One thing I've learned from Alton Brown is that fried food does not have to be greasy, and that is part of what this week's recipe is about. Outside of Tempura, it can be difficult to find fish, vegetables or the like in a restaurant (or home) that have been fried but not overly greasy. Granted, some people like it that way -- and, it's not like you aren't always going to have at least some grease -- but it doesn't have to be nasty.
I rarely do fried foods on this blog (I think the last time was 2009's coconut shrimp), but this week I present fish tacos with fried shrimp and crab cakes with a spicy yogurt sauce.
As per usual, when I do fry food, I recommend peanut oil in a cast-iron skillet (although a stainless steel one will do as well -- the more layers of metal, the better).
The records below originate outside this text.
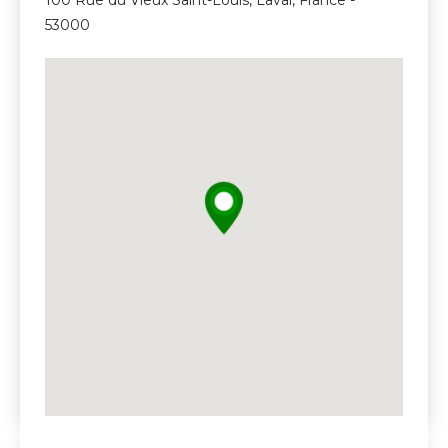
53000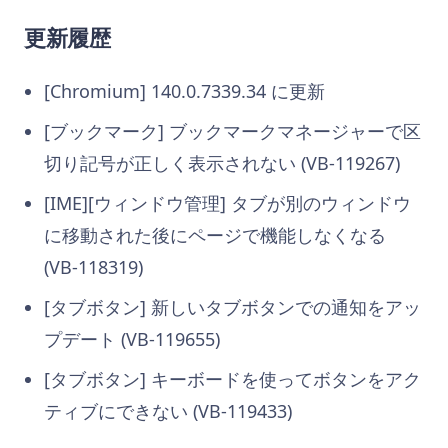
更新履歴
[Chromium] 140.0.7339.34 に更新
[ブックマーク] ブックマークマネージャーで区
切り記号が正しく表示されない (VB-119267)
[IME][ウィンドウ管理] タブが別のウィンドウ
に移動された後にページで機能しなくなる
(VB-118319)
[タブボタン] 新しいタブボタンでの通知をアッ
プデート (VB-119655)
[タブボタン] キーボードを使ってボタンをアク
ティブにできない (VB-119433)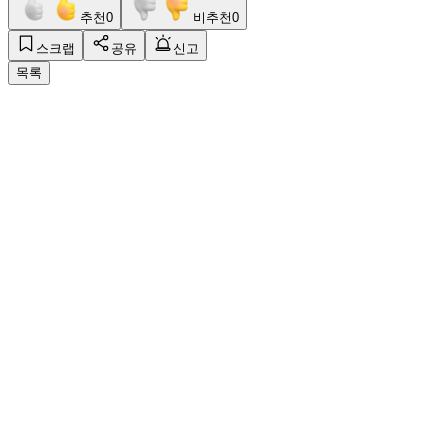
추천
0
비추천
0
스크랩
공유
신고
목록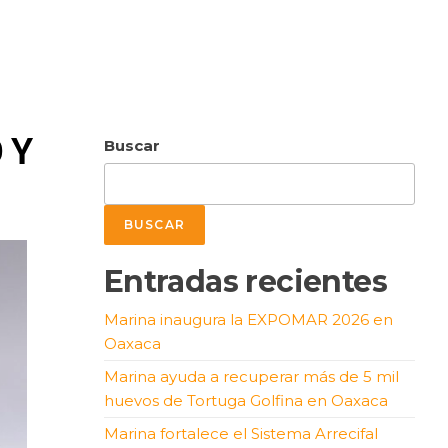
 Y
Buscar
BUSCAR
Entradas recientes
Marina inaugura la EXPOMAR 2026 en
Oaxaca
Marina ayuda a recuperar más de 5 mil
huevos de Tortuga Golfina en Oaxaca
Marina fortalece el Sistema Arrecifal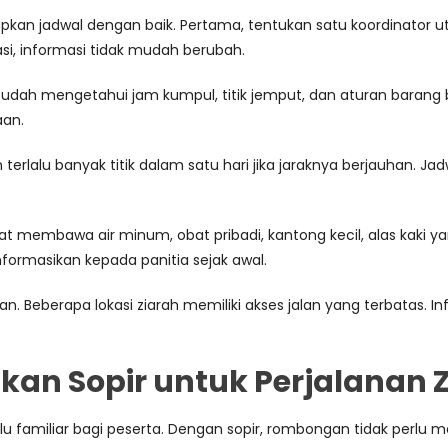
yiapkan jadwal dengan baik. Pertama, tentukan satu koordinator 
asi, informasi tidak mudah berubah.
a sudah mengetahui jam kumpul, titik jemput, dan aturan bara
aan.
 terlalu banyak titik dalam satu hari jika jaraknya berjauhan. 
at membawa air minum, obat pribadi, kantong kecil, alas kaki 
nformasikan kepada panitia sejak awal.
ujuan. Beberapa lokasi ziarah memiliki akses jalan yang terbatas. 
n Sopir untuk Perjalanan Z
elalu familiar bagi peserta. Dengan sopir, rombongan tidak per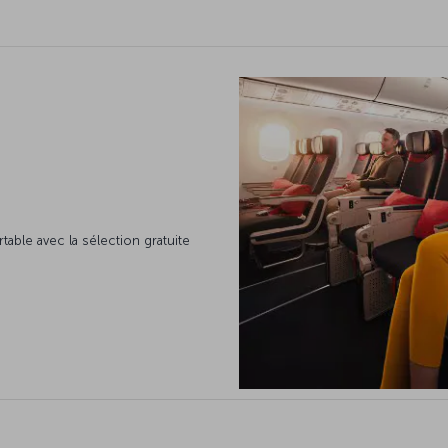
table avec la sélection gratuite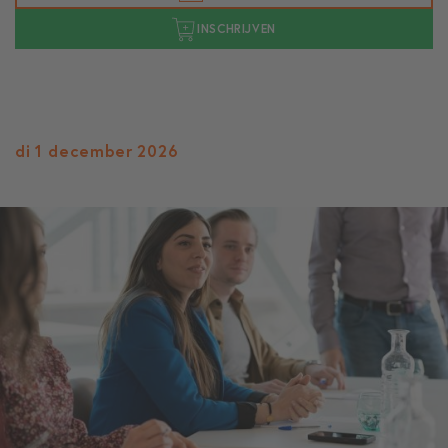
INSCHRIJVEN
di 1 december 2026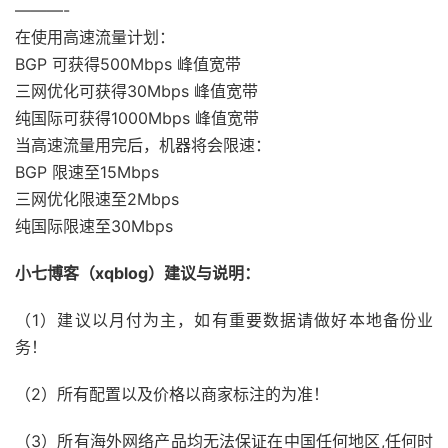
———-
在使用高速流量计划：
BGP 可获得500Mbps 峰值宽带
三网优化可获得30Mbps 峰值宽带
纯国际可获得1000Mbps 峰值宽带
当高速流量用完后，机器将会限速：
BGP 限速至15Mbps
三网优化限速至2Mbps
纯国际限速至30Mbps
小七博客（xqblog）建议与说明：
（1）建议以月付为主，如有重要数据请做好本地备份业
务！
（2）所有配置以及价格以商家标注的为准！
（3）所有海外网络产品均无法保证在中国任何地区,任何时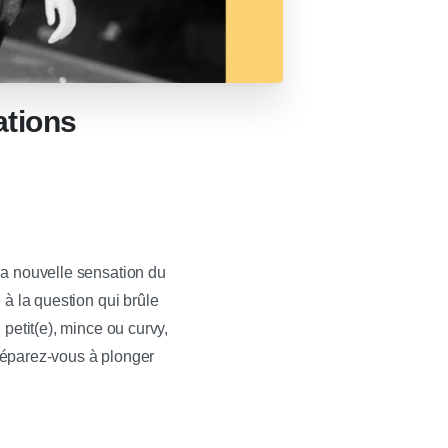
ations
la nouvelle sensation du
à la question qui brûle
petit(e), mince ou curvy,
préparez-vous à plonger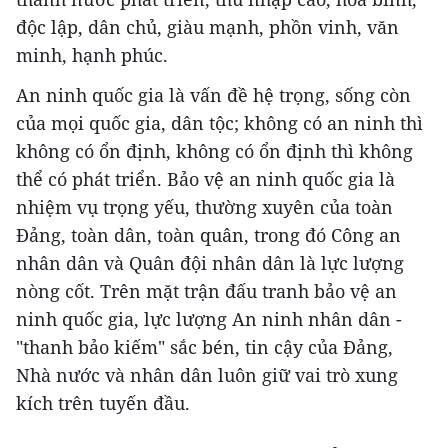
độc lập, dân chủ, giàu mạnh, phồn vinh, văn
minh, hạnh phúc.
An ninh quốc gia là vấn đề hệ trọng, sống còn
của mọi quốc gia, dân tộc; không có an ninh thì
không có ổn định, không có ổn định thì không
thể có phát triển. Bảo vệ an ninh quốc gia là
nhiệm vụ trọng yếu, thường xuyên của toàn
Đảng, toàn dân, toàn quân, trong đó Công an
nhân dân và Quân đội nhân dân là lực lượng
nòng cốt. Trên mặt trận đấu tranh bảo vệ an
ninh quốc gia, lực lượng An ninh nhân dân -
"thanh bảo kiếm" sắc bén, tin cậy của Đảng,
Nhà nước và nhân dân luôn giữ vai trò xung
kích trên tuyến đầu.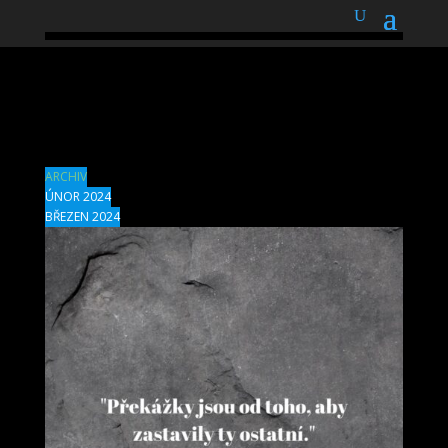
podnětné myšlenky
citace březen 2024
ARCHIV
ÚNOR 2024
BŘEZEN 2024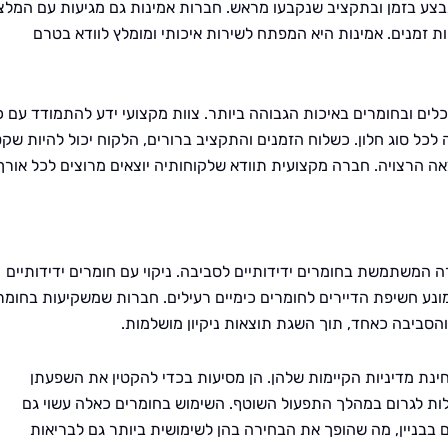
בצע בזמן ובתקציב שנקבעו מראש. חברות אמינות גם מגיעות עם המלצ
 זמנים. אמינות היא המפתח לשירות איכותי ומומלץ לוודא בטרם
כלים ובחומרים באיכות הגבוהה ביותר. צוות מקצועי ידע להתמודד עם כ
לכל סוג חלון. כשלוח הזמנים והתקציב ברורים, הלקוח יכול להיות שק
ה הרצויה. חברה מקצועית תוודא שלקוחותיה יוצאים מרוצים לכל אורך
 המשתמשת בחומרים ידידותיים לסביבה. ניקוי עם חומרים ידידותיים
מונע חשיפת הדיירים לחומרים כימיים רעילים. חברות שמשקיעות בחומר
והסביבה כאחד, תוך השגת תוצאות ניקיון מושלמות.
ינת מדיניות הקיימות שלהן. הן מסיעות בכדי להקטין את השפעתן
לות לגרום במהלך התפעול השוטף. השימוש בחומרים כאלה עשוי גם
בבניין, מה שהופך את הבחירה בהן לשימושית ביותר גם לבריאות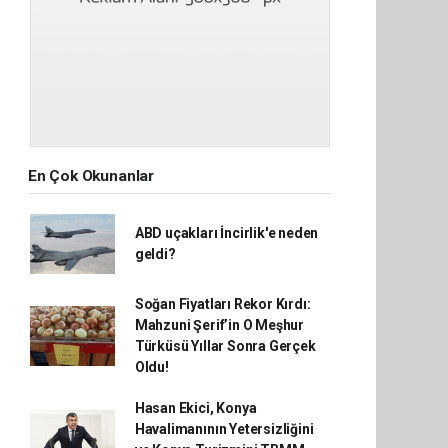
En Çok Okunanlar
ABD uçakları İncirlik'e neden
geldi?
Soğan Fiyatları Rekor Kırdı:
Mahzuni Şerif’in O Meşhur
Türküsü Yıllar Sonra Gerçek
Oldu!
Hasan Ekici, Konya
Havalimanının Yetersizliğini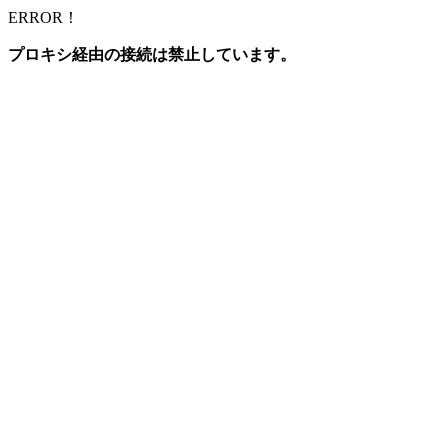
ERROR！
プロキシ経由の接続は禁止しています。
And, while using too little oil will result in burned food, using too much will transform your food from classy to trashy. Clean oil (or lightly used) will also make a difference in the quality of your fry.
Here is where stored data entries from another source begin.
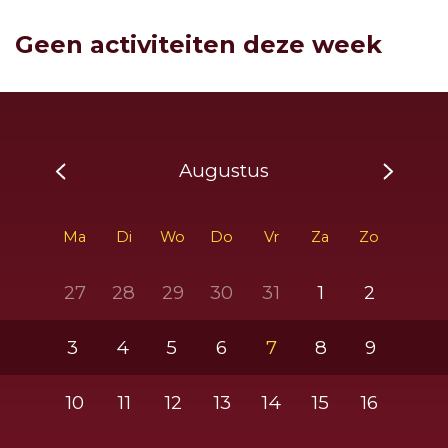
Geen activiteiten deze week
Augustus
Ma
Di
Wo
Do
Vr
Za
Zo
27
28
29
30
31
1
2
3
4
5
6
7
8
9
10
11
12
13
14
15
16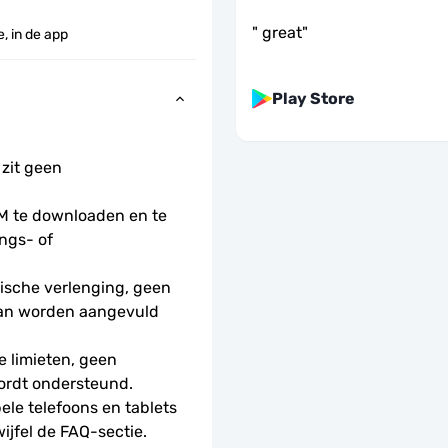
"
great
"
, in de app
Play Store
 zit geen 
 te downloaden en te 
ngs- of 
sche verlenging, geen 
kan worden aangevuld 
 limieten, geen 
ordt ondersteund.
le telefoons en tablets 
wijfel de FAQ-sectie.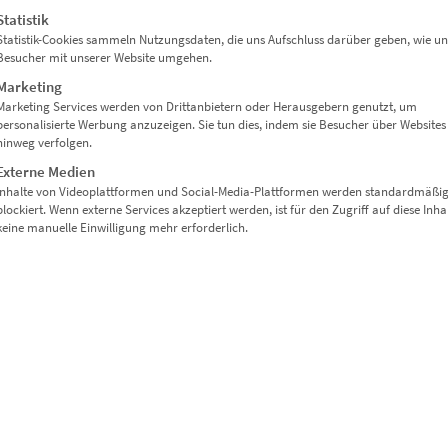
Statistik
Statistik-Cookies sammeln Nutzungsdaten, die uns Aufschluss darüber geben, wie un
Besucher mit unserer Website umgehen.
Marketing
Marketing Services werden von Drittanbietern oder Herausgebern genutzt, um
personalisierte Werbung anzuzeigen. Sie tun dies, indem sie Besucher über Websites
hinweg verfolgen.
Externe Medien
Inhalte von Videoplattformen und Social-Media-Plattformen werden standardmäßi
blockiert. Wenn externe Services akzeptiert werden, ist für den Zugriff auf diese Inha
keine manuelle Einwilligung mehr erforderlich.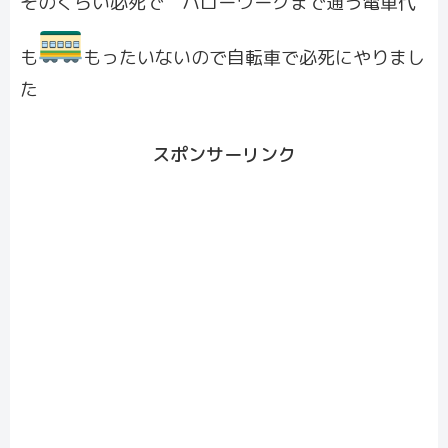
そのくらい必死で ハローワークまで通う電車代
も
もったいないので自転車で必死にやりまし
た
スポンサーリンク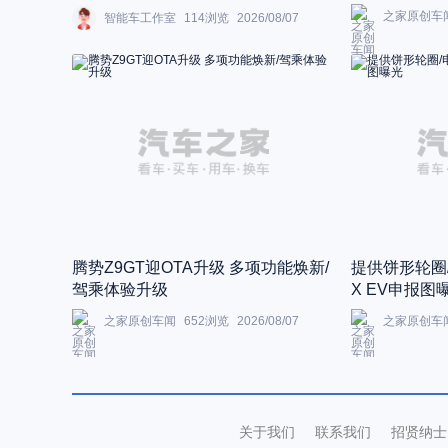
之家原创车
智能车工作室
114
浏览
2026/08/07
腾势Z9GT迎OTA升级 多项功能焕新/
提供饼形轮圈
驾乘体验升级
X EV申报图
之家原创车闻
652
浏览
2026/08/07
之家原创车
关于我们
联系我们
招贤纳士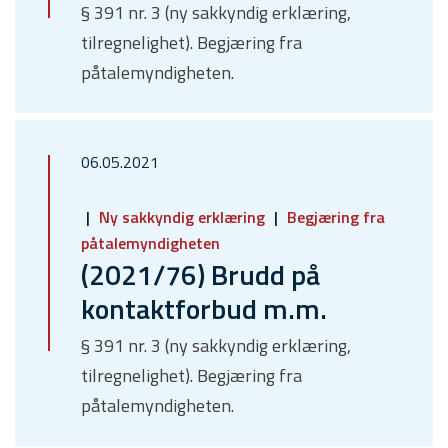
§ 391 nr. 3 (ny sakkyndig erklæring,
tilregnelighet). Begjæring fra
påtalemyndigheten.
06.05.2021
Ny sakkyndig erklæring
Begjæring fra
påtalemyndigheten
(2021/76) Brudd på
kontaktforbud m.m.
§ 391 nr. 3 (ny sakkyndig erklæring,
tilregnelighet). Begjæring fra
påtalemyndigheten.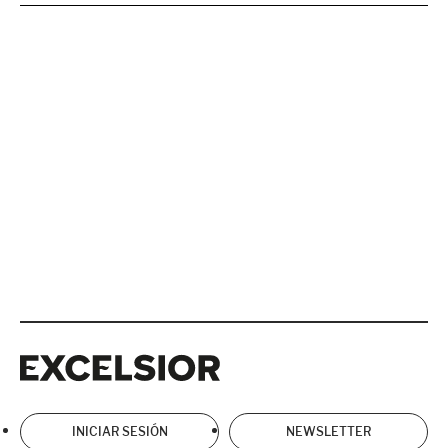
Excelsior
Excelsior
INICIAR SESIÓN
NEWSLETTER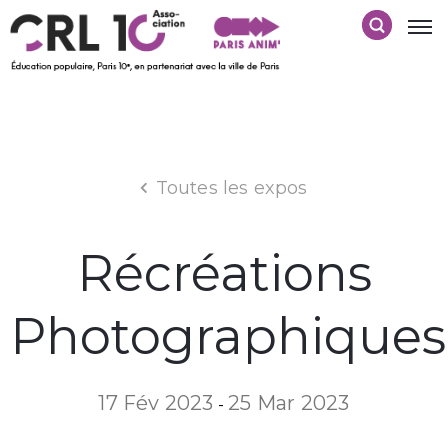
Toutes les expos
Récréations
Photographiques
17 Fév 2023
25 Mar 2023
-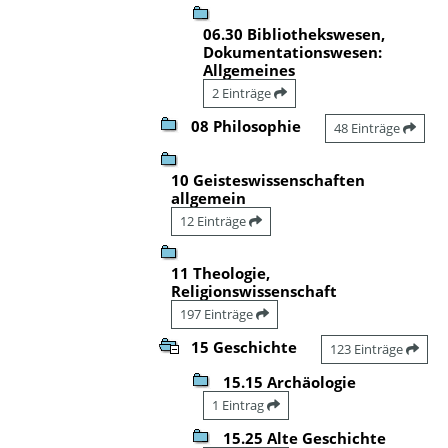
06.30 Bibliothekswesen,
Dokumentationswesen:
Allgemeines
2 Einträge
08 Philosophie
48 Einträge
10 Geisteswissenschaften
allgemein
12 Einträge
11 Theologie,
Religionswissenschaft
197 Einträge
15 Geschichte
123 Einträge
15.15 Archäologie
1 Eintrag
15.25 Alte Geschichte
INGREDIENTS (this makes enough for one - adjust as needed)
- 7-10 regular-sized shrimp, peeled and deveined
- 2 small corn tortillas (flour variety could be used as well)
- 1/4 cup Mexican melting cheese
- Arugula (for garnish)
- Batter (1 egg, beaten; 3/4 cup flour; 1 tbsp hot sauce)
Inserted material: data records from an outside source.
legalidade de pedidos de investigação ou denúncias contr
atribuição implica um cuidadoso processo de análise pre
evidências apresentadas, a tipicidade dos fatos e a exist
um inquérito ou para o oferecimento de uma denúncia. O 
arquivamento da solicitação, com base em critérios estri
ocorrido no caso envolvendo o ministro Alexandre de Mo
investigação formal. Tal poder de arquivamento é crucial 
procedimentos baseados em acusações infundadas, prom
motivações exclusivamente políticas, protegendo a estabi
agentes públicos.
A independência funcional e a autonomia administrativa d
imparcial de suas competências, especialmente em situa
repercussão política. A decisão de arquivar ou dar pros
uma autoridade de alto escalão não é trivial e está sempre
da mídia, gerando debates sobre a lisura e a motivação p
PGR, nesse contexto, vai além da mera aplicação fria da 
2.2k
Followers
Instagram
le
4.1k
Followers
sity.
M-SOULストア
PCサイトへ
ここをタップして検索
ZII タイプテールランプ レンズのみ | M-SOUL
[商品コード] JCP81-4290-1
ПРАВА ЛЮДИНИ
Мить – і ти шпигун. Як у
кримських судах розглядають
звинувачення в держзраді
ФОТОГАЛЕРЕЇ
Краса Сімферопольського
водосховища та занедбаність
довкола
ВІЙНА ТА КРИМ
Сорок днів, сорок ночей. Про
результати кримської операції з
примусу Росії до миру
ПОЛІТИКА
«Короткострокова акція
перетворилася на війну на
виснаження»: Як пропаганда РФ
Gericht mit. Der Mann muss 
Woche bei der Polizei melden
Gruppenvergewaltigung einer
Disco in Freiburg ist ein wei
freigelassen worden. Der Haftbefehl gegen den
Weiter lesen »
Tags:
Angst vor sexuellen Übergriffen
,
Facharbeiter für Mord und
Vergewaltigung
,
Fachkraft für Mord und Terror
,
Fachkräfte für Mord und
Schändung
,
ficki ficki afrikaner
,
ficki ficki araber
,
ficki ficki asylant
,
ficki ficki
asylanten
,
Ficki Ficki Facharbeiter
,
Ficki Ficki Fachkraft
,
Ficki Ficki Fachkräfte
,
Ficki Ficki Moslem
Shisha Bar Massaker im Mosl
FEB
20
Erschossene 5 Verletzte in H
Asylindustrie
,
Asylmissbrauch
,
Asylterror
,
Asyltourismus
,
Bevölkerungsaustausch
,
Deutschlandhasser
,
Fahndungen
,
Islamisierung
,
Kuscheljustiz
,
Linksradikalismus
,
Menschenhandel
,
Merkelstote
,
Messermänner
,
- 1/2 pound fresh lump crab meat
- Batter (1 egg, beaten; 1 cup panko/bread crumbs; 1/4 cup chopped flat-leaf parsley; 2 tbsp mustard (yellow, dijon or brown will work); 1/3 cup mayo)
- 3/4 cup plain yogurt
- 2 tbsp hot sauce
- 1 tsp (or to taste) salt and pepper
(if you have a lime, cut a slice and squeeze it into the sauce)
- 1/2 cup+ peanut or vegetable oil for frying
Make a double vodka, put on some tunes and get to work ...
First, mix the ingredients for the yogurt sauce in a bowl, stirring thoroughly. Chill in refrigerator while preparing the rest of the food.
Next, make the cakes (they will need to be chilled for at least 30 minutes). In a large bowl, combine ingredients for batter and mix thoroughly. Form cakes (these proportions make two) by working the mixture with your hands and flattening it into two patties. If the consistency is too loose, add a little more mayo. Place patties on a plate and refrigerate for at least 30 minutes.
While the cakes chill, get ready for the shrimp. Crack and beat one medium egg in a bowl, and add a generous helping of your favorite hot sauce. Then, place about 1 cup flour in a second bowl.
Heat oil in the skillet to medium-high. While it is warming up, dunk each shrimp (peeled and deveined) in the egg mixture, then coat it generously with the flour. Place each on a plate when finished prepping. When you can flick a few drops of water on the oil and hear it crackle nice and loud, you are ready to fry the shrimp. Take care not to splash the oil and burn yourself! They will cook in 4-5 minutes -- when the breading is golden brown, remove and place on a plate atop a paper towel to soak the excess oil. Pull the towel over them and turn your attention to the crab cakes.
Many recipes indicate chilling crab cakes for 2+ hours prior to frying. I find this to depend upon the ingredients. In this case, 30 minutes will be fine (if you chill them longer, it will be fine too). When ready, remove them from the fridge and dredge them in a little more panko. Then, place them in the oil (which should still be hot from cooking the shrimp). They will cook in roughly 5-7 minutes, depending how thick they are. Flip them about 1/2 way through, keeping an eye on the doneness of each side. When the exterior is browned (but not burned), you are ready to remove them from the oil and pat them with a paper towel.
If you are dressing the entree up for guests, etc., garnish the top of the cake with a fresh tomato slice (or two), and sprinkle with freshly chopped flat-leaf parsley. Place a dollop of the yogurt sauce in each corn tortilla, then add the shrimp and top with shredded Mexican melting cheese and fresh arugula.
Plate and enjoy. The sauce is also nice on the crab cakes.
Tonight's music: Off The Wall by Michael Jackson, Katy Lied by Steely Dan
Technology Tip: I may have mentioned it before, but if you haven't tried it, browse to www.cooliris.com and download the free browser plug-in (Win or Mac). What it does is transform your browser into a dynamic, animated interface with which to browse photo and video content on a site (you can turn it off or on by clicking a button). You can surf most anywhere with it, and even shop with it. It is not dissimilar from Apple's touch screen interfaces; and further, if you frequently give presentations involving sites like Flickr, YouTube or the like, Cooliris can put a very engaging sheen on the visual component of your delivery.